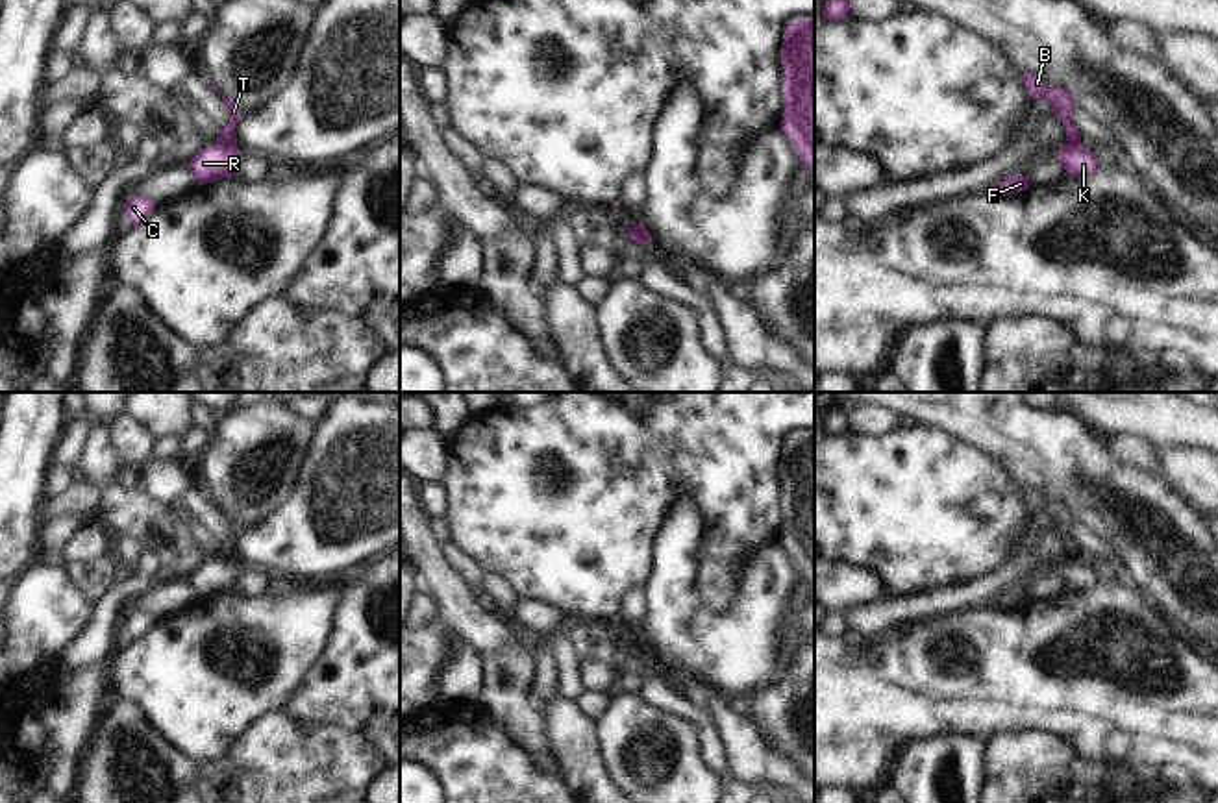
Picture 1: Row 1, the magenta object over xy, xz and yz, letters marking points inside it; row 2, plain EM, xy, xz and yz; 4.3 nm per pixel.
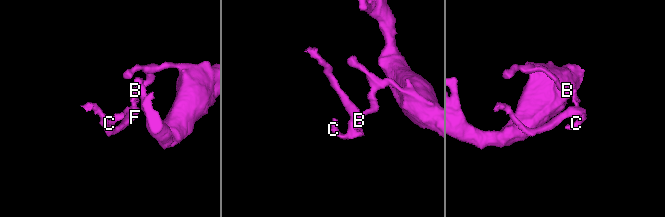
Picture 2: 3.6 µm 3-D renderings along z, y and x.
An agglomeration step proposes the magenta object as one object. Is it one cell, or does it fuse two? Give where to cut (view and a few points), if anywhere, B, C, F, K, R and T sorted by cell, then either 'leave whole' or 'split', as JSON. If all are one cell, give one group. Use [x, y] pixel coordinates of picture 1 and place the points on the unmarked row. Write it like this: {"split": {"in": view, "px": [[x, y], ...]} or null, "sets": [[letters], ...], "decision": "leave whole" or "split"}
{"split": {"in": "xy", "px": [[215, 557], [234, 559]]}, "sets": [["B", "T"], ["C", "F", "K", "R"]], "decision": "split"}

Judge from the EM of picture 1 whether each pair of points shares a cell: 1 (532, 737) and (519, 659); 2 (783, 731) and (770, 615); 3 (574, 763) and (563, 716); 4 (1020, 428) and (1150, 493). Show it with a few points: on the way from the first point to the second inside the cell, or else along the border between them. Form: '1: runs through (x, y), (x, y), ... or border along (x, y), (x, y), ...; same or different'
1: runs through (522, 718), (519, 715), (519, 678); same
2: border along (795, 652), (789, 672), (750, 705), (750, 718); different
3: runs through (574, 752), (574, 735), (569, 728); same
4: runs through (1052, 452), (1089, 474), (1109, 474), (1118, 483); same

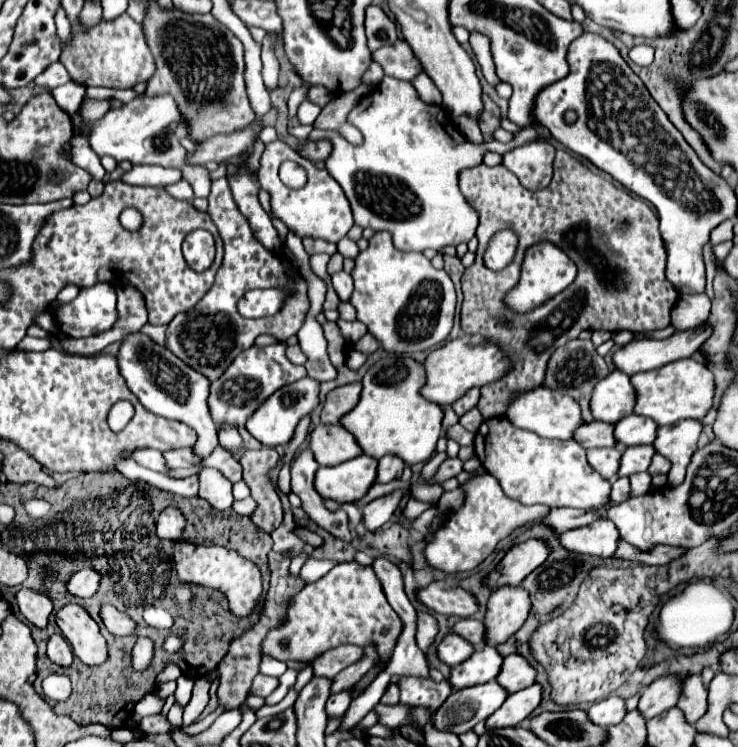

- **THE TASK**
Write out nothing but the lines from the start of the data through the line with "Picture 2: 3.6". Leave out the pictures.

- **OUTPUT FOR THIS TASK**
Picture 1: Row 1, the magenta object over xy, xz and yz, letters marking points inside it; row 2, plain EM, xy, xz and yz; 4.3 nm per pixel.
Picture 2: 3.6 µm 3-D renderings along z, y and x.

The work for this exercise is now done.